2N digit number with exactly N ones and N zeros. Prove there exists a number divisible by N
Given a decimal number 2N digits long, but containing exactly N ones (1s) and N zeros (0s). Prove (or disprove) there exists an arrangement of the N 1s such that N is a divisor of the 2N digit number. The problem requires that the MSD always contain a 1. (Otherwise the specification of a 2N digit number would be ambiguous). Note, this is not asking if ALL arrangements of the N digits produces a 2N digit number divisible by N. Rather, it is asking if there exists SOME arrangement of the N digits causing the 2N digit number to be divisible by N.
I'm adding some thoughts I had on this.
A 1 at the ith digit (Di) represents the ith power of 10. The 2N digit number will be divisible by N if SUM(Di)=0(mod N)
Successive powers (in natural sequence) of 10 will generate all p-1 residues Mod N if 10 is a primitive root of N= p= prime number.
A full set of p-1 residues has a sum=0 (mod N=p)
In this case we need one more 1 for the full N 1 digits. It's effect can be cancelled because we have a complete set of residues. We still maintain Sum=0 mod p, by deleting one Di of them and adding 2 such that their sum = the deleted Di.
So problem is soluble when N is prime and 10 is a primitive root of N.

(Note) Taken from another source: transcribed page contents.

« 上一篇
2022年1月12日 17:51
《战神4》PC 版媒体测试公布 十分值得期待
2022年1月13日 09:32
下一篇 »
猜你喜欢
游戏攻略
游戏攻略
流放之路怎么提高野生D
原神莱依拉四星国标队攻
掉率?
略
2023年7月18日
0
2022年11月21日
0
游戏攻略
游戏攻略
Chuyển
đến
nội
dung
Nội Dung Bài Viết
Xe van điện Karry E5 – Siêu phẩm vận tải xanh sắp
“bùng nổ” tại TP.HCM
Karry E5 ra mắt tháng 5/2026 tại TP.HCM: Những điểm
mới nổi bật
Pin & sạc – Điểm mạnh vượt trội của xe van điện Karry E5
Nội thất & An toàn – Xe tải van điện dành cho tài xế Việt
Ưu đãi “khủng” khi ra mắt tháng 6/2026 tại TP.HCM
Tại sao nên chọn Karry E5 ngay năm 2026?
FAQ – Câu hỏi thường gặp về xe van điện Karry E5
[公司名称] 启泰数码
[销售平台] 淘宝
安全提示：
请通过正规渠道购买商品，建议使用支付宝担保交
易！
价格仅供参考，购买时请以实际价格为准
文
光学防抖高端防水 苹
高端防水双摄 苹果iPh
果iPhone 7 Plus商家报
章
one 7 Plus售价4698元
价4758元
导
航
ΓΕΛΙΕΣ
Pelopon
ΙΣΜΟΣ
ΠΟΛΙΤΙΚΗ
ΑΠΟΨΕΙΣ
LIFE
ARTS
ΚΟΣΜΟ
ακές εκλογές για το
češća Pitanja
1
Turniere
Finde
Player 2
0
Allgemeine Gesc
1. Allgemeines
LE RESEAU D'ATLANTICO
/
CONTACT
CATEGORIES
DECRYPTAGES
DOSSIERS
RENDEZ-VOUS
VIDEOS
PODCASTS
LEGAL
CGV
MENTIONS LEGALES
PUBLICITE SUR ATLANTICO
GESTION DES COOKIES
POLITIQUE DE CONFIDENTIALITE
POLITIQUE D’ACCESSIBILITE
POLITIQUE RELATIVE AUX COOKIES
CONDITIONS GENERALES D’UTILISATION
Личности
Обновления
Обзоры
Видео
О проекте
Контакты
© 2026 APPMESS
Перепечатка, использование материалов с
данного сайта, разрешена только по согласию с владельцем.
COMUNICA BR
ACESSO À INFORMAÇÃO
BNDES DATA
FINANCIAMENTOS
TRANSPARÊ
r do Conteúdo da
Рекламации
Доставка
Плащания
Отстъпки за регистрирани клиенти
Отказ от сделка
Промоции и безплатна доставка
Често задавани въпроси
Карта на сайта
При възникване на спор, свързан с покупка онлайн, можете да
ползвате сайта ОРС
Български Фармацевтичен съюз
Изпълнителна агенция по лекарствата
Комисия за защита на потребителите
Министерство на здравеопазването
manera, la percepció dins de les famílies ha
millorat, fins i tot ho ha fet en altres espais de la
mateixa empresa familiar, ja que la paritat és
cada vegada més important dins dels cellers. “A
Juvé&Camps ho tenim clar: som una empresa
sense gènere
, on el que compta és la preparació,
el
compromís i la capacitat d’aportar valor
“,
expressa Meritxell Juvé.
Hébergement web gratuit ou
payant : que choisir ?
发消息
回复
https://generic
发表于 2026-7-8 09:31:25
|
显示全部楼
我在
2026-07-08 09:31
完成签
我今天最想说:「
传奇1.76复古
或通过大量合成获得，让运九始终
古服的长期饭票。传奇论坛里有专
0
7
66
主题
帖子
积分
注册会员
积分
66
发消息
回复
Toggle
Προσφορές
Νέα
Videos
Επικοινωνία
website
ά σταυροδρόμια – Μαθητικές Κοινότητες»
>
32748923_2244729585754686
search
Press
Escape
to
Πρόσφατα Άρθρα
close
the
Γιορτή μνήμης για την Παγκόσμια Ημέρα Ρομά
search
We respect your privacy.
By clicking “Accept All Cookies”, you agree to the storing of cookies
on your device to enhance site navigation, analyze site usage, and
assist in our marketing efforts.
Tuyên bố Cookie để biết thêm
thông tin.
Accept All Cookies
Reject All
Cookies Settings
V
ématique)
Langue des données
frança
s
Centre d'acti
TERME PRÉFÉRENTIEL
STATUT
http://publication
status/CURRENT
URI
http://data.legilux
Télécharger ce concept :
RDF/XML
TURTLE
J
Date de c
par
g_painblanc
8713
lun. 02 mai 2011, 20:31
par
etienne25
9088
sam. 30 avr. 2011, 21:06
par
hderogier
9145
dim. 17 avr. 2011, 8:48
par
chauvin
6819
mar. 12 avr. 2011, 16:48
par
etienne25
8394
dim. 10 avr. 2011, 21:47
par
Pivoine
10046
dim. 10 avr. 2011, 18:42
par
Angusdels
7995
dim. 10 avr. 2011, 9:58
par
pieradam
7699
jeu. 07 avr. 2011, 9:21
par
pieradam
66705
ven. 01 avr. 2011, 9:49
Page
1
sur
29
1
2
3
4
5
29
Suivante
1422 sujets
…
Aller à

If 10 is not primitive (N still prime), the cycle length of successive powers is less than p-1, where cycle length is a divisor of p-1. In this case we cannot necessarily delete one and find 2 whose sum mod p is the same. That is because only a subset of residues is available.
More complications are when considering non sequential arrangements and composite N
Solution 1:
This follows from the Erdos-Ginsburg-Ziv theorem:
Any set of $2N-1$ integers, has a subset of size exactly $N$, such that the sum of elements of that set is divisible by $N$.
You can take your set to be $\{2^0, 2^1, \dots, 2^{2N-1}\}$ and the sum of the $N$ element subset will be $2N-1$ bit number with exactly $N$ ones.